The lerodalcibep fusion protein is a third-generation long-acting PCSK9 inhibitor currently in Phase 3 clinical development internationally. According to publicly available information from Hasten Biopharmaceuticals, compared to traditional PCSK9 inhibitor monoclonal antibodies, lerodalcibep requires only one injection per month and involves a smaller injection volume, which can help reduce adverse reactions at the injection site and immunogenicity. Furthermore, the drug has more stable properties at room temperature. Therefore, lerodalcibep is expected to help more patients with hyperlipidemia achieve their lipid control targets.
7.Over $850 million! Johnson & Johnson Acquires Proteologix, Securing Multiple Bispecific Antibodies
On May 16, Johnson & Johnson announced that it has reached a definitive agreement to acquire Proteologix for $850 million in cash. In addition, Proteologix is eligible for additional milestone payments. Proteologix focuses on developing bispecific antibodies for the treatment of immune-mediated diseases. Their product portfolio includes: 1) PX128, a bispecific antibody targeting IL-13 and TSLP, which is about to enter Phase I clinical studies for the treatment of moderate-to-severe atopic dermatitis (AD) and moderate-to-severe asthma; 2) PX130, a bispecific antibody targeting IL-13 and IL-22, intended for the treatment of moderate-to-severe AD, currently in preclinical development. PX128 can inhibit IL-13 mediated Th2-type skin inflammation, a key pathogenic pathway for AD and asthma, and can also inhibit TSLP, a mediator molecule that triggers tissue inflammation in AD and asthma. Similar to PX128, PX130 can inhibit IL-13 mediated Th2-type skin inflammation. PX130 can also inhibit IL-22 to repair the skin barrier and prevent inflammation triggered by environmental allergens and other factors. Given that AD and asthma are heterogeneous diseases with different pathogenic pathways in various patient subgroups, targeting multiple pathways is expected to achieve better efficacy and remission rates.

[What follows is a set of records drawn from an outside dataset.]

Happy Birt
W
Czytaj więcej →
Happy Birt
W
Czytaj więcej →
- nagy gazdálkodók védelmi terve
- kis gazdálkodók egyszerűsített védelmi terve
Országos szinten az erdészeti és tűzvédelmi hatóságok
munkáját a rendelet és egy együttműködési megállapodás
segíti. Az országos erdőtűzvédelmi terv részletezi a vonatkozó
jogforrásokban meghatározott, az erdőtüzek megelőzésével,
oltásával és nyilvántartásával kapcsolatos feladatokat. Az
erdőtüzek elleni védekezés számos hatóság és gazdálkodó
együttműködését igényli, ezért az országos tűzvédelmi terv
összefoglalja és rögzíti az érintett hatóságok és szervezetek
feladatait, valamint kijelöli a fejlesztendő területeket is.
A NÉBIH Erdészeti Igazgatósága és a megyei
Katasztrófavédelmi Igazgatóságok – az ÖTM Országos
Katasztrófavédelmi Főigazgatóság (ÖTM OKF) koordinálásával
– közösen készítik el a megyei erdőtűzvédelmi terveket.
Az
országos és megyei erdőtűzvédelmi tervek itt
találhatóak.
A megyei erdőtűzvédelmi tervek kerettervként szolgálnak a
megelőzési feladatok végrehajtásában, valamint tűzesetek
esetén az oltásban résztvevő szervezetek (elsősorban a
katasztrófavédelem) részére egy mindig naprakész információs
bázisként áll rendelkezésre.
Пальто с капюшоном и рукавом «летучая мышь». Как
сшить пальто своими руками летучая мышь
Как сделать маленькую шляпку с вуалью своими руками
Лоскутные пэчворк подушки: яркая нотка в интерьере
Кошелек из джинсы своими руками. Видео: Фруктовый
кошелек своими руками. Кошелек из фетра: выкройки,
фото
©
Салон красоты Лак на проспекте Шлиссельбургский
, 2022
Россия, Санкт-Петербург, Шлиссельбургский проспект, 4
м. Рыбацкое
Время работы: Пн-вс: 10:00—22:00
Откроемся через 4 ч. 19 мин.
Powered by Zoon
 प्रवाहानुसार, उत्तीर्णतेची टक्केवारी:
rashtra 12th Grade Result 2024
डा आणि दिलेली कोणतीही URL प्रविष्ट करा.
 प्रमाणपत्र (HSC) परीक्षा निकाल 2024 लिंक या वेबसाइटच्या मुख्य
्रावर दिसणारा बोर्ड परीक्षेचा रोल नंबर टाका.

Currently, Johnson & Johnson has multiple bispecific antibody products in its pipeline targeting solid tumors, hematologic malignancies, and autoimmune diseases. Among these are Amivantamab (EGFR/c-MET bispecific antibody for non-small cell lung cancer), Talquetamab (GPRC5D/CD3 bispecific antibody for multiple myeloma), and Teclistamab (BCMA/CD3 bispecific antibody for multiple myeloma), all of which have received FDA approval for commercialization. There are also 18 products in Phase I-II clinical trials, and 10 products in preclinical development. The press release indicated that the two products acquired in this transaction are designed to reduce dosing frequency, providing convenience for patients and are expected to complement Johnson & Johnson's existing bispecific antibody pipeline.